Exercise prompt:
According to the class documentation below, what does the expectation method return?

Text under study:
-- Opening Marker --
Class ExpectationMaximizationGmm_F64

java.lang.Object
org.ddogleg.clustering.gmm.ExpectationMaximizationGmm_F64
All Implemented Interfaces:
ComputeClusters<double[]>

public class ExpectationMaximizationGmm_F64 extends Object implements ComputeClusters<double[]>
Standard expectation maximization based approach to fitting mixture-of-Gaussian models to a set of data. A locally optimal maximum likelihood estimate is found. The full covariance is found. Some other variants will estimate just diagonal elements or a single covariance, but that isn't yet supported.

Converged if, (D[i] - D[i-1])/D[i] <= tol, where D is the sum of point from cluster distance at iteration 'i', and tol is the convergence tolerance threshold.

  • Constructor Details

    • ExpectationMaximizationGmm_F64

      public ExpectationMaximizationGmm_F64(int maxIterations, double convergeTol, int pointDimension, InitializeGmm_F64 selectInitial)
      Configures EM parameters
      Parameters:
      maxIterations - Maximum number of iterations
      convergeTol - If the relative change in score is less or equal than this amount it has converged
      selectInitial - Used to select initial seeds for the clusters
  • Method Details

    • initialize

      public void initialize(long randomSeed)
      Description copied from interface: ComputeClusters
      Must be called first to initializes internal data structures. Only needs to be called once.
      Specified by:
      initialize in interface ComputeClusters<double[]>
      Parameters:
      randomSeed - Seed for any random number generators used internally.
    • process

      public void process(LArrayAccessor<double[]> points, int numCluster)
      Description copied from interface: ComputeClusters
      Computes a set of clusters which segment the points into numCluster sets. The number of clusters and points must be 1 or more. If this is not true then the behavior is undefined.
      Specified by:
      process in interface ComputeClusters<double[]>
      Parameters:
      points - Set of points which are to be clustered. Not modified.
      numCluster - Number of clusters it will use to split the points.
    • expectation

      protected double expectation()
      For each point compute the "responsibility" for each Gaussian
      Returns:
      The sum of chi-square. Can be used to estimate the total error.
    • maximization

      protected void maximization()
      Using points responsibility information to recompute the Gaussians and their weights, maximizing the likelihood of the mixture.
    • getAssignment

      public AssignCluster<double[]> getAssignment()
      Description copied from interface: ComputeClusters

      Returns a class which is used to assign a point to a cluster. Only invoked after ComputeClusters.process(org.ddogleg.struct.LArrayAccessor<P>, int) has been called.
-- Closing Marker --
Listed entries:
-- Opening Marker --
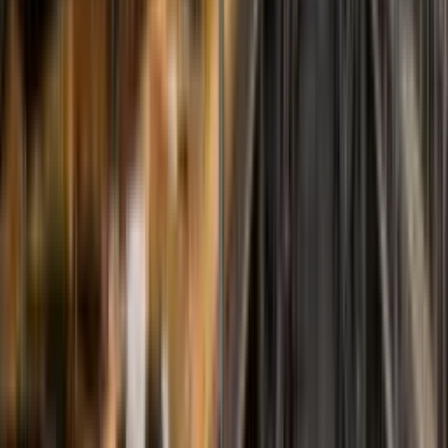
Soluciones Especiales
A Medida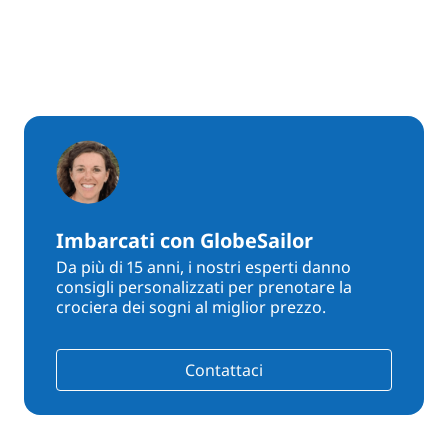
Imbarcati con GlobeSailor
Da più di 15 anni, i nostri esperti danno
consigli personalizzati per prenotare la
crociera dei sogni al miglior prezzo.
Contattaci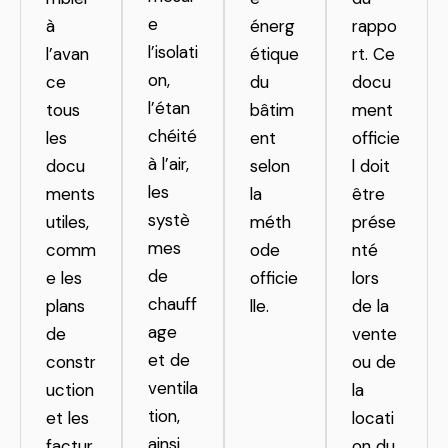
e
à
énerg
rappo
l’isolati
l’avan
étique
rt. Ce
on,
ce
du
docu
l’étan
tous
bâtim
ment
chéité
les
ent
officie
à l’air,
docu
selon
l doit
les
ments
la
être
systè
utiles,
méth
prése
mes
comm
ode
nté
de
e les
officie
lors
chauff
plans
lle.
de la
age
de
vente
et de
constr
ou de
ventila
uction
la
tion,
et les
locati
ainsi
factur
on du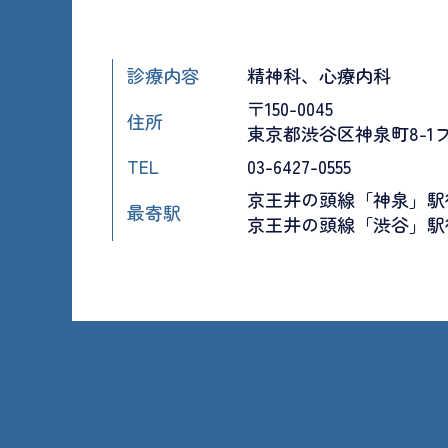
診療内容
精神科、心療内科
〒150-0045
住所
東京都渋谷区神泉町8-1
TEL
03-6427-0555
京王井の頭線「神泉」駅
最寄駅
京王井の頭線「渋谷」駅徒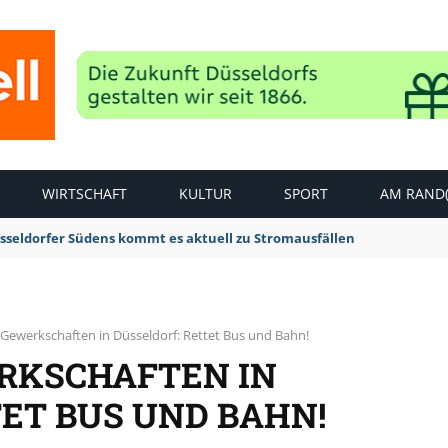
WIRTSCHAFT
KULTUR
SPORT
AM RAND(
sseldorfer Südens kommt es aktuell zu Stromausfällen
 Gewerkschaften in Düsseldorf: Rettet Bus und Bahn!
RKSCHAFTEN IN
ET BUS UND BAHN!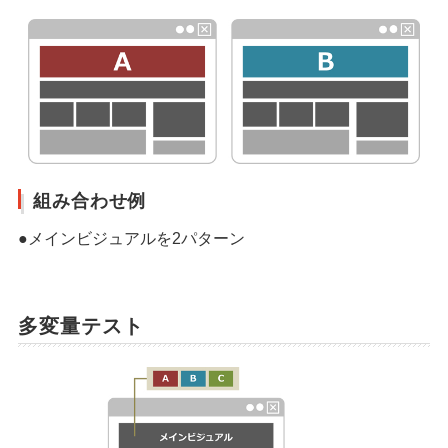
組み合わせ例
●メインビジュアルを2パターン
多変量テスト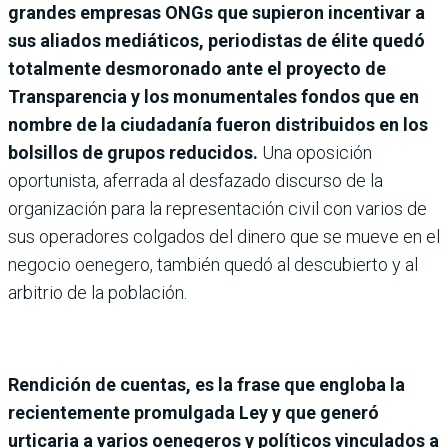
grandes empresas ONGs que supieron incentivar a
sus aliados mediáticos, periodistas de élite quedó
totalmente desmoronado ante el proyecto de
Transparencia y los monumentales fondos que en
nombre de la ciudadanía fueron distribuidos en los
bolsillos de grupos reducidos.
Una oposición
oportunista, aferrada al desfazado discurso de la
organización para la representación civil con varios de
sus operadores colgados del dinero que se mueve en el
negocio oenegero, también quedó al descubierto y al
arbitrio de la población.
Rendición de cuentas, es la frase que engloba la
recientemente promulgada Ley y que generó
urticaria a varios oenegeros y políticos vinculados a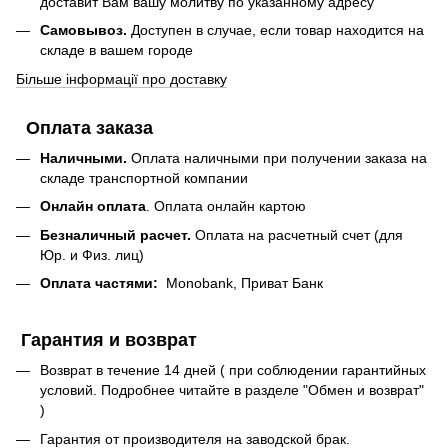
доставит Вам вашу молитву по указанному адресу
Самовывоз.
Доступен в случае, если товар находится на
складе в вашем городе
Більше інформації про доставку
Оплата заказа
Наличными.
Оплата наличными при получении заказа на
складе транспортной компании
Онлайн оплата
. Оплата онлайн картою
Безналичный расчет.
Оплата на расчетный счет (для
Юр. и Физ. лиц)
Оплата частями:
Monobank, Приват Банк
Гарантия и возврат
Возврат в течение 14 дней ( при соблюдении гарантийных
условий. Подробнее читайте в разделе "Обмен и возврат"
)
Гарантия от производителя на заводской брак.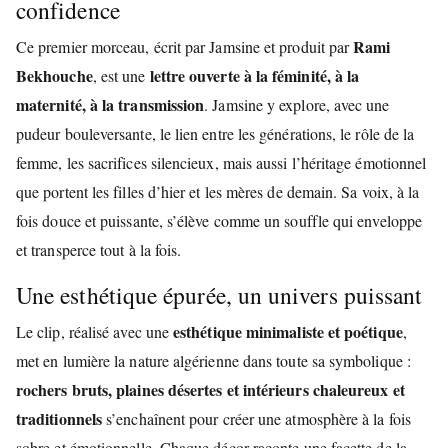
confidence
Rami
Ce premier morceau, écrit par Jamsine et produit par
Bekhouche
lettre ouverte à la féminité, à la
, est une
maternité, à la transmission
. Jamsine y explore, avec une
pudeur bouleversante, le lien entre les générations, le rôle de la
femme, les sacrifices silencieux, mais aussi l’héritage émotionnel
que portent les filles d’hier et les mères de demain. Sa voix, à la
fois douce et puissante, s’élève comme un souffle qui enveloppe
et transperce tout à la fois.
Une esthétique épurée, un univers puissant
esthétique minimaliste et poétique
Le clip, réalisé avec une
,
met en lumière la nature algérienne dans toute sa symbolique :
rochers bruts, plaines désertes et intérieurs chaleureux et
traditionnels
s’enchaînent pour créer une atmosphère à la fois
sobre et émotionnelle. Chaque décor raconte une facette de la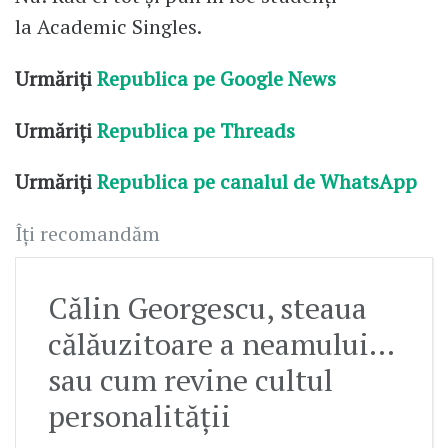
la Academic Singles.
Urmăriți
Republica pe Google News
Urmăriți
Republica pe Threads
Urmăriți
Republica pe canalul de WhatsApp
Îți recomandăm
Călin Georgescu, steaua
călăuzitoare a neamului…
sau cum revine cultul
personalității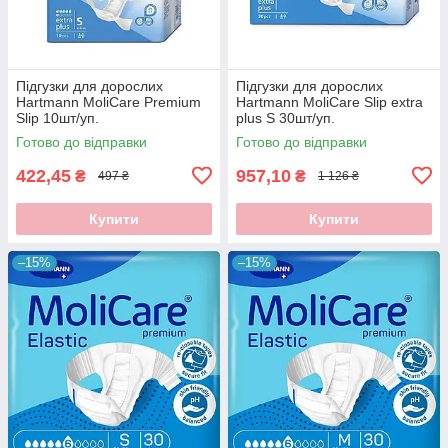
Підгузки для дорослих
Підгузки для дорослих
Hartmann MoliCare Premium
Hartmann MoliCare Slip extra
Slip 10шт/уп.
plus S 30шт/уп.
Готово до відправки
Готово до відправки
422,45
957,10
₴
₴
497 ₴
1 126 ₴
Купити
Купити
–15%
–15%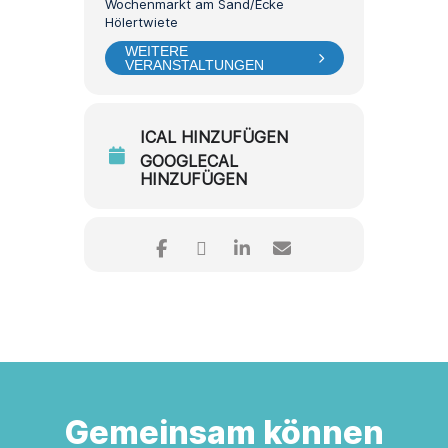
Wochenmarkt am Sand/Ecke
Hölertwiete
WEITERE
VERANSTALTUNGEN
ICAL HINZUFÜGEN
GOOGLECAL
HINZUFÜGEN
Gemeinsam können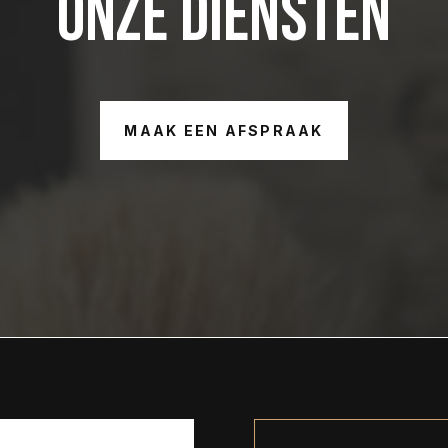
Onze diensten
MAAK EEN AFSPRAAK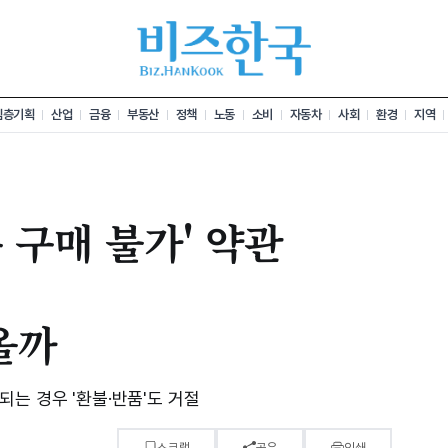
심층기획
산업
금융
부동산
정책
노동
소비
자동차
사회
환경
지역
 구매 불가' 약관
올까
는 경우 '환불·반품'도 거절
스크랩
공유
인쇄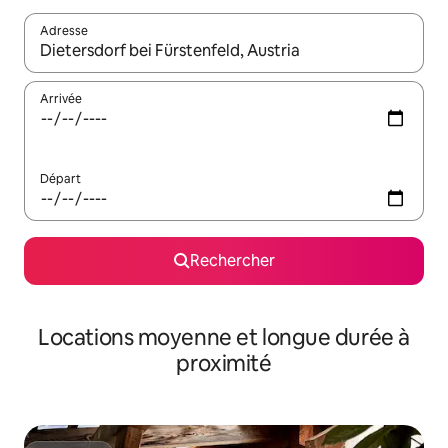
Adresse
Lorsque les résultats s'affichent, utilisez les flèches vers le hau
Arrivée
Départ
Rechercher
Locations moyenne et longue durée à
proximité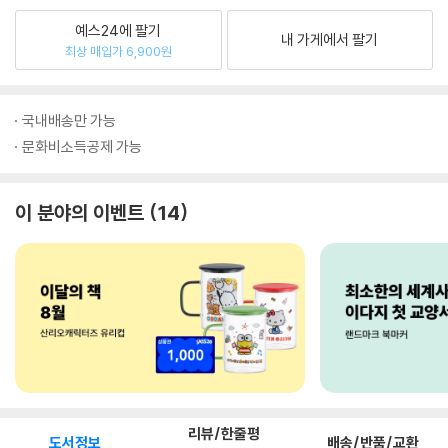
예스24에 팔기
내 가게에서 팔기
최상 매입가 6,900원
국내배송만 가능
문화비소득공제 가능
이 분야의 이벤트
14
리뷰/한줄평
도서정보
배송/반품/교환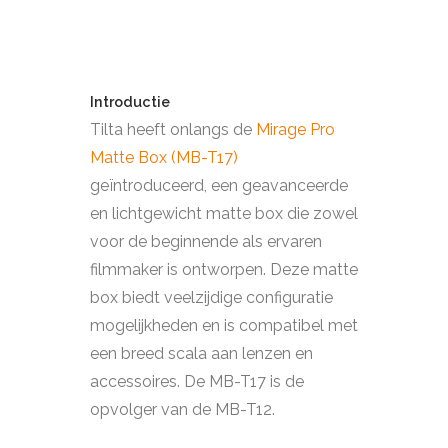
Introductie
Tilta heeft onlangs de
Mirage Pro
Matte Box (MB-T17)
geïntroduceerd, een geavanceerde
en lichtgewicht matte box die zowel
voor de beginnende als ervaren
filmmaker is ontworpen. Deze matte
box biedt veelzijdige configuratie
mogelijkheden en is compatibel met
een breed scala aan lenzen en
accessoires. De MB-T17 is de
opvolger van de MB-T12.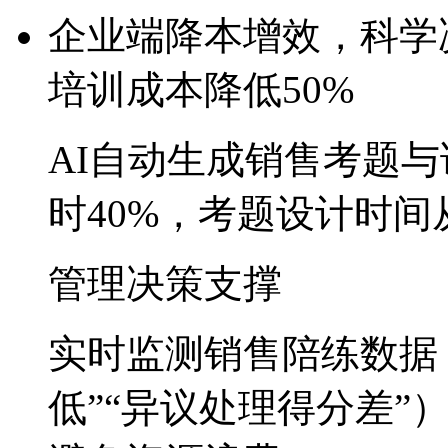
企业端
降本增效，科
培训成本降低50%
AI自动生成销售考题与话
时40%，考题设计
管理决策支撑
实时监测销售陪练数据
低”“异议处理得分差”）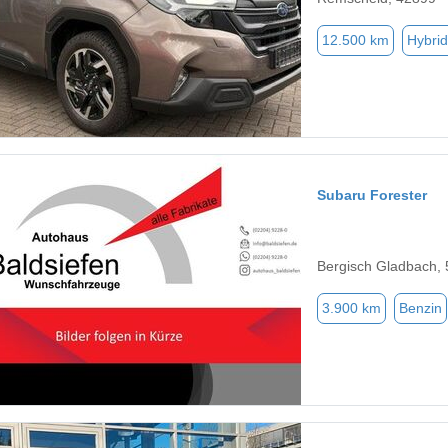
12.500 km
Hybrid
Subaru Forester
Bergisch Gladbach,
3.900 km
Benzin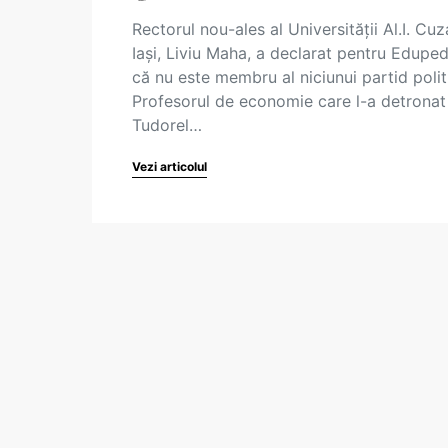
Rectorul nou-ales al Universității Al.I. Cuz
Iași, Liviu Maha, a declarat pentru Eduped
că nu este membru al niciunui partid polit
Profesorul de economie care l-a detronat
Tudorel…
Vezi articolul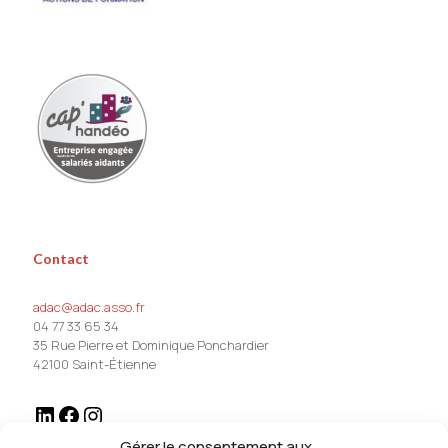
Contact
adac@adac.asso.fr
04 77 33 65 34
35 Rue Pierre et Dominique Ponchardier
42100 Saint-Étienne
Gérer le consentement aux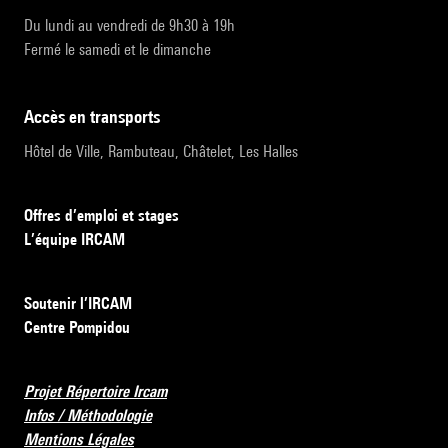
Du lundi au vendredi de 9h30 à 19h
Fermé le samedi et le dimanche
accès en transports
Hôtel de Ville, Rambuteau, Châtelet, Les Halles
Offres d’emploi et stages
L’équipe IRCAM
Soutenir l’IRCAM
Centre Pompidou
Projet Répertoire Ircam
Infos / Méthodologie
Mentions Légales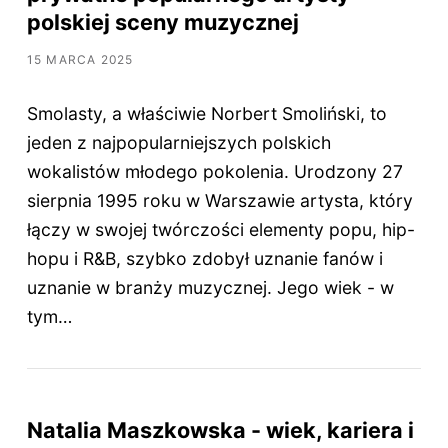
polskiej sceny muzycznej
15 MARCA 2025
Smolasty, a właściwie Norbert Smoliński, to
jeden z najpopularniejszych polskich
wokalistów młodego pokolenia. Urodzony 27
sierpnia 1995 roku w Warszawie artysta, który
łączy w swojej twórczości elementy popu, hip-
hopu i R&B, szybko zdobył uznanie fanów i
uznanie w branży muzycznej. Jego wiek - w
tym…
Natalia Maszkowska - wiek, kariera i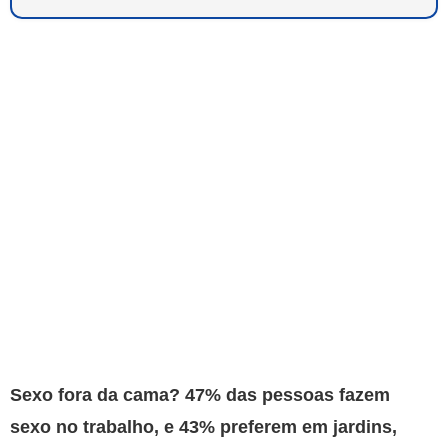
Sexo fora da cama? 47% das pessoas fazem
sexo no trabalho, e 43% preferem em jardins,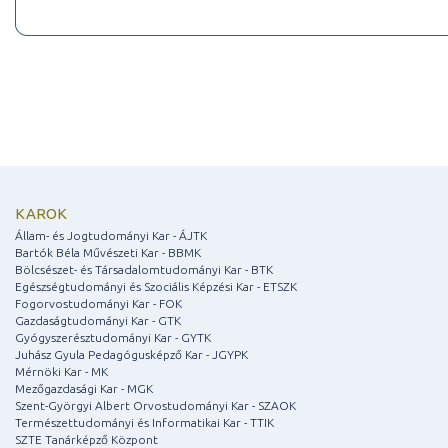
KAROK
Állam- és Jogtudományi Kar - ÁJTK
Bartók Béla Művészeti Kar - BBMK
Bölcsészet- és Társadalomtudományi Kar - BTK
Egészségtudományi és Szociális Képzési Kar - ETSZK
Fogorvostudományi Kar - FOK
Gazdaságtudományi Kar - GTK
Gyógyszerésztudományi Kar - GYTK
Juhász Gyula Pedagógusképző Kar - JGYPK
Mérnöki Kar - MK
Mezőgazdasági Kar - MGK
Szent-Györgyi Albert Orvostudományi Kar - SZAOK
Természettudományi és Informatikai Kar - TTIK
SZTE Tanárképző Központ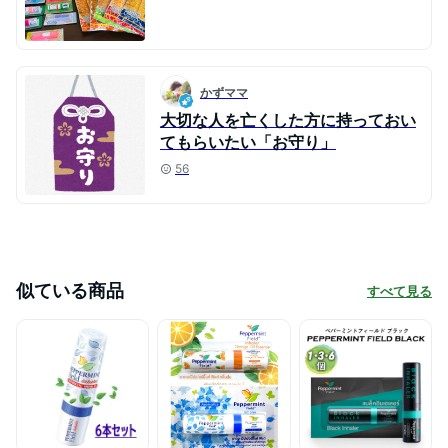
かずママ
大切な人を亡くした方に持っておい
てもらいたい「お守り」
56
似ている商品
すべて見る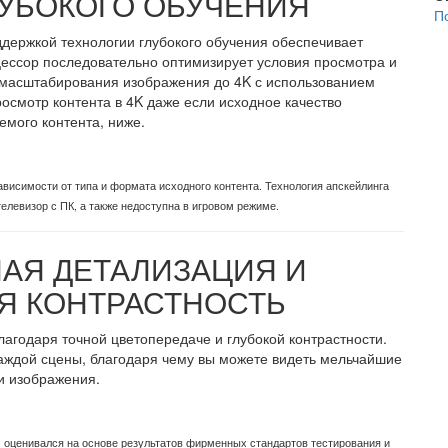
УБОКОГО ОБУЧЕНИЯ
П
ержкой технологии глубокого обучения обеспечивает
ессор последовательно оптимизирует условия просмотра и
 масштабирования изображения до 4K с использованием
росмотр контента в 4K даже если исходное качество
мого контента, ниже.
висимости от типа и формата исходного контента. Технология апскейлинга
елевизор с ПК, а также недоступна в игровом режиме.
АЯ ДЕТАЛИЗАЦИЯ И
 КОНТРАСТНОСТЬ
агодаря точной цветопередаче и глубокой контрастности.
аждой сцены, благодаря чему вы можете видеть мельчайшие
и изображения.
 оценивался на основе результатов фирменных стандартов тестирования и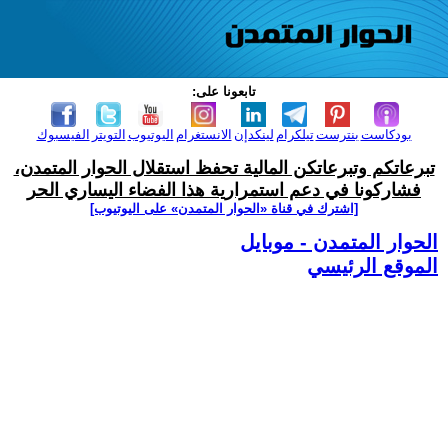
تابعونا على:
بودكاست
بنترست
تيلكرام
لينكدإن
الانستغرام
اليوتيوب
التويتر
الفيسبوك
تبرعاتكم وتبرعاتكن المالية تحفظ استقلال الحوار المتمدن،
فشاركونا في دعم استمرارية هذا الفضاء اليساري الحر
[اشترك في قناة ‫«الحوار المتمدن» على اليوتيوب]
الحوار المتمدن - موبايل
الموقع الرئيسي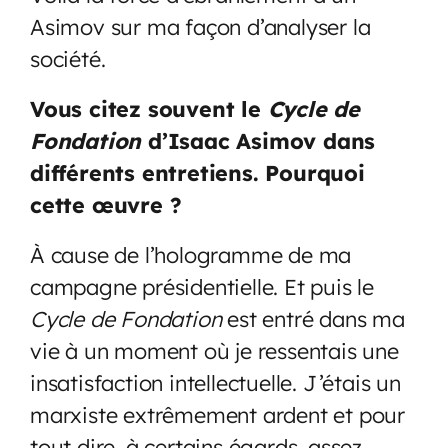
Asimov sur ma façon d’analyser la
société.
Vous citez souvent le
Cycle de
Fondation
d’Isaac Asimov dans
différents entretiens. Pourquoi
cette œuvre ?
À cause de l’hologramme de ma
campagne présidentielle. Et puis le
Cycle de Fondation
est entré dans ma
vie à un moment où je ressentais une
insatisfaction intellectuelle. J’étais un
marxiste extrêmement ardent et pour
tout dire, à certains égards, assez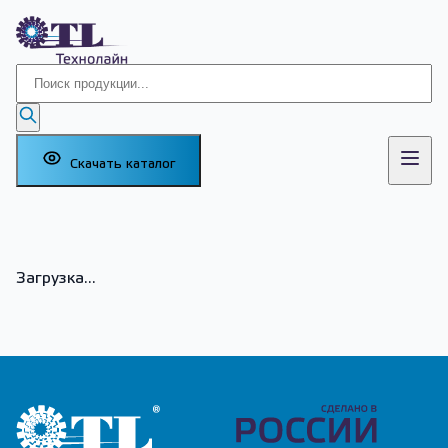
Скачать каталог
Загрузка...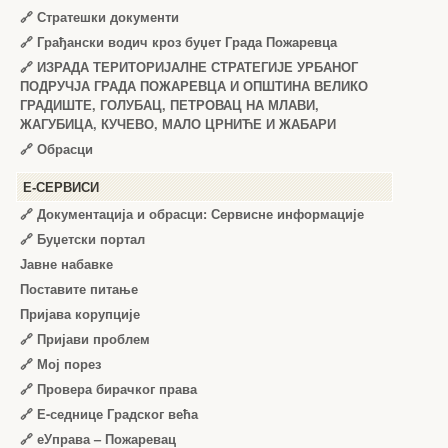
🔗
Стратешки документи
🔗
Грађански водич кроз буџет Града Пожаревца
🔗
ИЗРАДА ТЕРИТОРИЈАЛНЕ СТРАТЕГИЈЕ УРБАНОГ
ПОДРУЧЈА ГРАДА ПОЖАРЕВЦА И ОПШТИНА ВЕЛИКО
ГРАДИШТЕ, ГОЛУБАЦ, ПЕТРОВАЦ НА МЛАВИ,
ЖАГУБИЦА, КУЧЕВО, МАЛО ЦРНИЋЕ И ЖАБАРИ
🔗
Обрасци
Е-СЕРВИСИ
🔗 Документација и обрасци: Сервисне информације
🔗 Буџетски портал
Јавне набавке
Поставите питање
Пријава корупције
🔗 Пријави проблем
🔗 Мој порез
🔗 Провера бирачког права
🔗 Е-седнице Градског већа
🔗 еУправа – Пожаревац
-- Closing Marker --
Answer to this exercise:
It returns the sum of chi-square, which can be used to estimate the total error.